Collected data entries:

--- START ---

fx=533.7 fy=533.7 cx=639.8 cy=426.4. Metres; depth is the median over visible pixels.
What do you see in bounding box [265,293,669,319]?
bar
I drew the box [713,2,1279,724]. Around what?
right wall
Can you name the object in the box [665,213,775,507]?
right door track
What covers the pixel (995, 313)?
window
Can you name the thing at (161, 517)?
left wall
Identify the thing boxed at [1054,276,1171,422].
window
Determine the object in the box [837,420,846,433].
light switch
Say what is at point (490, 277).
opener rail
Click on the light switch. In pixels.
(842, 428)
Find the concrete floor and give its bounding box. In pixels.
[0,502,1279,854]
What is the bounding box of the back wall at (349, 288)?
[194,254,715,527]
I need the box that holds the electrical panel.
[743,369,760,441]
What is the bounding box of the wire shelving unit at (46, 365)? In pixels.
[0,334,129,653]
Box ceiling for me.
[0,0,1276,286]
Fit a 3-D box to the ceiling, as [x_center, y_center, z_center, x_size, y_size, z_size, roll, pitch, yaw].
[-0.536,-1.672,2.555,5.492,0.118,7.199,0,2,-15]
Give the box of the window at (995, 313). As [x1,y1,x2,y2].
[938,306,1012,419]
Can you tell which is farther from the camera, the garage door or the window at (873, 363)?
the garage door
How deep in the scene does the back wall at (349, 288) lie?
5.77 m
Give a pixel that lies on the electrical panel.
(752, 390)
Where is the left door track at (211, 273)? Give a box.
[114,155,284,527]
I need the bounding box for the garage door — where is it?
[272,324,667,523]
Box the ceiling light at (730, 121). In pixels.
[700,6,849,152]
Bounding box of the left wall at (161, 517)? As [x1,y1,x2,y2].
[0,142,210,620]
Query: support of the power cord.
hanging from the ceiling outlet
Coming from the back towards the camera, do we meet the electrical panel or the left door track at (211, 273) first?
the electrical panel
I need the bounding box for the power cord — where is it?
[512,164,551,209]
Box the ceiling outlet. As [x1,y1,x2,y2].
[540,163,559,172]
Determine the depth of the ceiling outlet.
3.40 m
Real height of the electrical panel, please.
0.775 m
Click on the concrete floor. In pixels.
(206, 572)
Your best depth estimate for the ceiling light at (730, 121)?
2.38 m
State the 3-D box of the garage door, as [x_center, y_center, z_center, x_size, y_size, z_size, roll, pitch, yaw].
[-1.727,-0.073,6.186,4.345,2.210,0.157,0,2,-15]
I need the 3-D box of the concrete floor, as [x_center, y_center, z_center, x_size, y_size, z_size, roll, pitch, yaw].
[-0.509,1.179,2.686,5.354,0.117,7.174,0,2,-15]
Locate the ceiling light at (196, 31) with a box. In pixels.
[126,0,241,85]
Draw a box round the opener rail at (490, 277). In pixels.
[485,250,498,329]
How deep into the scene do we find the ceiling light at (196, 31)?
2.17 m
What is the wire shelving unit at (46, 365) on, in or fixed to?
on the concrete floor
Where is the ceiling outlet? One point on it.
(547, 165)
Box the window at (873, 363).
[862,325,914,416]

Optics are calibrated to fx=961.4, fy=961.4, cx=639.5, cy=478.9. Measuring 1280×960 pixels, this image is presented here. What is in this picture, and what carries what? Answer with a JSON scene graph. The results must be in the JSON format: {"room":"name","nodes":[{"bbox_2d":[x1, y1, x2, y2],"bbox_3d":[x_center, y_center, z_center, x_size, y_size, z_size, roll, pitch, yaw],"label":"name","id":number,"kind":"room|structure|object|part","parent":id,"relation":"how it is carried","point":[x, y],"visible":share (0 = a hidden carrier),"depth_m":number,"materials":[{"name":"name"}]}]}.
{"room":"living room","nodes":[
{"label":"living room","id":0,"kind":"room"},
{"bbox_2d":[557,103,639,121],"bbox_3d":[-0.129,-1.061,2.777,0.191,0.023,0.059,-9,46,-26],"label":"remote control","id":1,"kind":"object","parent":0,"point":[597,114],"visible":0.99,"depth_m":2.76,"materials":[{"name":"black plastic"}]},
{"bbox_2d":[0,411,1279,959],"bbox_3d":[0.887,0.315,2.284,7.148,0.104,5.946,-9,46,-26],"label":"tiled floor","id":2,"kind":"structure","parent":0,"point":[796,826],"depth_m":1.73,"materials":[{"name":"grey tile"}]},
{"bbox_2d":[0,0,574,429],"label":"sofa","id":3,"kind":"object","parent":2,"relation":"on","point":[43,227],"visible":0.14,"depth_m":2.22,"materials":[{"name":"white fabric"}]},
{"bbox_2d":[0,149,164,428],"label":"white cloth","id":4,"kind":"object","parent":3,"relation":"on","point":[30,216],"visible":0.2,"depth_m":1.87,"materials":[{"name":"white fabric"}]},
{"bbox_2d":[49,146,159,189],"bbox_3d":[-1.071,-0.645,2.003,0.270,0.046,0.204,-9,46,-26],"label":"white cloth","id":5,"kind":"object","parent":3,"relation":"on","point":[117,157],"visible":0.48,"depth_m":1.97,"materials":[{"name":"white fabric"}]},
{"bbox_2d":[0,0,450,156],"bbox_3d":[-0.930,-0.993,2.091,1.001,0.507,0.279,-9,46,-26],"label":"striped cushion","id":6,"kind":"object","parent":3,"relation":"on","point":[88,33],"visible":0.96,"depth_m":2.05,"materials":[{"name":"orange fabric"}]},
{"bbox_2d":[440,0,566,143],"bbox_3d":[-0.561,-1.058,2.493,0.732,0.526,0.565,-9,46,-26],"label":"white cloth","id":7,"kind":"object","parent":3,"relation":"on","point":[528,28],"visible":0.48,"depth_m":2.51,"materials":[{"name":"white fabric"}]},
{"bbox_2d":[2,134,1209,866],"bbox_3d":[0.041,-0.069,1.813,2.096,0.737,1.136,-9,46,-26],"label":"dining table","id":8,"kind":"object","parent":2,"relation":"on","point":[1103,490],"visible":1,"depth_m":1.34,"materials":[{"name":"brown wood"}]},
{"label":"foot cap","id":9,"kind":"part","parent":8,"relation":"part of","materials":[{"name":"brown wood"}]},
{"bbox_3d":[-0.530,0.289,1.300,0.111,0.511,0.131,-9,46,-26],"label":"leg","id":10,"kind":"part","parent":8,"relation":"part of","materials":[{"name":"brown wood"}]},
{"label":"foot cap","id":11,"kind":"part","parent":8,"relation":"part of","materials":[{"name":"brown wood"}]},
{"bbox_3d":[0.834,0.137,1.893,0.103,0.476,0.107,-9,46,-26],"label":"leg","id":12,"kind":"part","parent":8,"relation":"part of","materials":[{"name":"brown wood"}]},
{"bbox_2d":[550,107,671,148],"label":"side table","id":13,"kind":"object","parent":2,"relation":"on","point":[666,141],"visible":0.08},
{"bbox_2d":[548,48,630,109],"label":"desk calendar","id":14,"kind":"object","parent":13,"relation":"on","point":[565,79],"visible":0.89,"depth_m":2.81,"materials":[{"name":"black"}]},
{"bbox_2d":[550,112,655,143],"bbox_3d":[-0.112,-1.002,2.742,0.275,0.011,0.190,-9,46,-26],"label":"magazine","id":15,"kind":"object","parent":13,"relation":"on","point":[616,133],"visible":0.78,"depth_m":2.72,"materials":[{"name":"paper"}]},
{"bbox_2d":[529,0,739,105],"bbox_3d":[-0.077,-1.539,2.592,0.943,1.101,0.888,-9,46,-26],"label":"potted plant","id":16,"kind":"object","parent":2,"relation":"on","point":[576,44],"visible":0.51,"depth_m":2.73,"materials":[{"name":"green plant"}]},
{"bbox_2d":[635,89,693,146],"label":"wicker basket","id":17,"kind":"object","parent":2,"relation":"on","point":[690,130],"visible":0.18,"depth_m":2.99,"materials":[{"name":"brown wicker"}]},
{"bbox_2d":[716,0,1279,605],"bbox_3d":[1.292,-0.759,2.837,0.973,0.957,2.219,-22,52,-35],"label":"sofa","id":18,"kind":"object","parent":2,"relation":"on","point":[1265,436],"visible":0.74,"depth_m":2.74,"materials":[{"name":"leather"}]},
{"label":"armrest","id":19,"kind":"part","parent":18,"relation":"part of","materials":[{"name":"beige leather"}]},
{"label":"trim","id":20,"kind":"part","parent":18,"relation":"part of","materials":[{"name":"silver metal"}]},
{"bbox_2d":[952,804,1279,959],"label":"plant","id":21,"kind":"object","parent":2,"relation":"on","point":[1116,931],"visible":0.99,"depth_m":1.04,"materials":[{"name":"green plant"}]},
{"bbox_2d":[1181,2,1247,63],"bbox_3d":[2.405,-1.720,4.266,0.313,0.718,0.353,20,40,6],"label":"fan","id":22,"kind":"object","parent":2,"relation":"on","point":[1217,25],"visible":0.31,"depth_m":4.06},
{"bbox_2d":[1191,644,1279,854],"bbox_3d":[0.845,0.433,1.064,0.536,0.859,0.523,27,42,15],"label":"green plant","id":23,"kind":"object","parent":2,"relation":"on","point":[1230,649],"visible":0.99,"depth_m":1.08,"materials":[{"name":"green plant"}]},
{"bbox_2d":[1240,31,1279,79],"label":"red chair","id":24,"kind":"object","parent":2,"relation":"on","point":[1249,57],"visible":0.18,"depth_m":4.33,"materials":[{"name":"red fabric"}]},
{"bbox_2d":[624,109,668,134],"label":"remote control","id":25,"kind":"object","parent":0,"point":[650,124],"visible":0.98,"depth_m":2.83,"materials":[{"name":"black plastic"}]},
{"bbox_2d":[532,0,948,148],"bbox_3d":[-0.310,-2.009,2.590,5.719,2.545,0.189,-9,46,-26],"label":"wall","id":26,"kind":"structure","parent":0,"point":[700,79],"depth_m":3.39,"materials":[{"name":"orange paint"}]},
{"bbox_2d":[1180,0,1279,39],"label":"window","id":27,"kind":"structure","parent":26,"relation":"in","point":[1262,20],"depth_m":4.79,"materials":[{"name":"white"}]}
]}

--- END ---
--- START ---

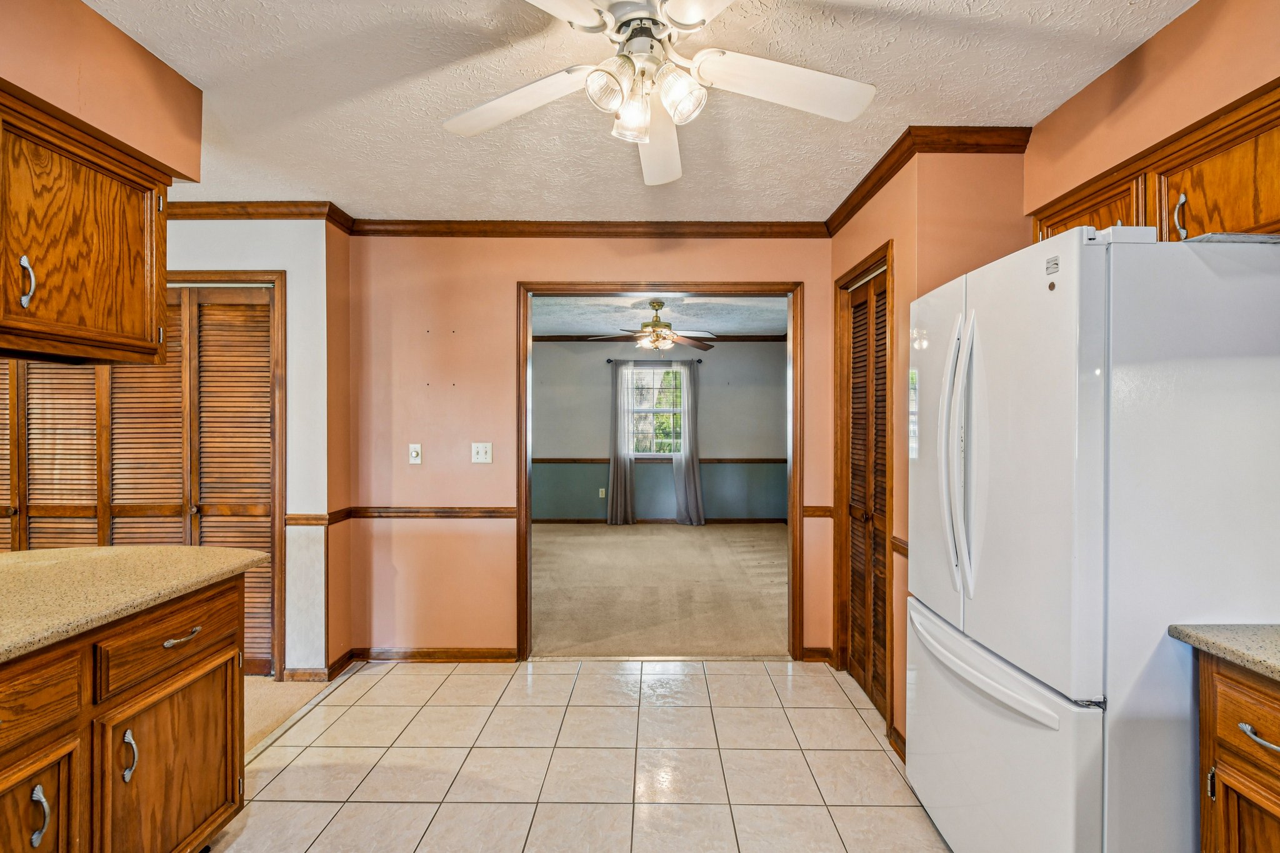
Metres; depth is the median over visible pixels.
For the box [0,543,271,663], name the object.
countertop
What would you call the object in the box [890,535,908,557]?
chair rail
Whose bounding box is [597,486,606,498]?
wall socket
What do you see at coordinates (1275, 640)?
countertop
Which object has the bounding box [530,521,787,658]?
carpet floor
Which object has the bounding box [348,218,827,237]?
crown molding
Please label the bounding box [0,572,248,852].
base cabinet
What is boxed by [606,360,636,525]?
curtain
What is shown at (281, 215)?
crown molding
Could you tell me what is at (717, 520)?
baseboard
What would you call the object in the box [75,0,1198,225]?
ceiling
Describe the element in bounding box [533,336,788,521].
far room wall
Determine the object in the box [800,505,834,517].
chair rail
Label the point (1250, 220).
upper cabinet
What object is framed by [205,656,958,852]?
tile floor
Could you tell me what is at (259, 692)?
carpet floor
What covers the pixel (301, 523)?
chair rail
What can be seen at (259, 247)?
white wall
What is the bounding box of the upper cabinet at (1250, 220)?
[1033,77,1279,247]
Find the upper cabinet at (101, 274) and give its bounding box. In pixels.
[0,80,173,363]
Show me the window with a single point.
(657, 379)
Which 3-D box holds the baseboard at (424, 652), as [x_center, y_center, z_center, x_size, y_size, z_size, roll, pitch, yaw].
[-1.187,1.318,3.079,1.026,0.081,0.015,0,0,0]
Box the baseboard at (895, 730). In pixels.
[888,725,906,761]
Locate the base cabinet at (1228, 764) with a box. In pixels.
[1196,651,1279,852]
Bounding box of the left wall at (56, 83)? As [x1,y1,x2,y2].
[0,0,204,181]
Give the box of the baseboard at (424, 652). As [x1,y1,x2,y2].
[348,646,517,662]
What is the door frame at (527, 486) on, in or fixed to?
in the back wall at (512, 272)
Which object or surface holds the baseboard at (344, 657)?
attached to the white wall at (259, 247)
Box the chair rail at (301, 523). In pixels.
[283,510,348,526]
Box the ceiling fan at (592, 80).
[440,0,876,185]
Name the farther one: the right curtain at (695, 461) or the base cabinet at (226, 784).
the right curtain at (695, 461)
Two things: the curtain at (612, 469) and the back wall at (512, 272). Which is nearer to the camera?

--- END ---

- [TASK TO COMPLETE] From the entries above, show each line that includes the string "Metres".

- [ANSWER BOX]
fx=533.7 fy=533.7 cx=639.8 cy=426.4. Metres; depth is the median over visible pixels.
Metres; depth is the median over visible pixels.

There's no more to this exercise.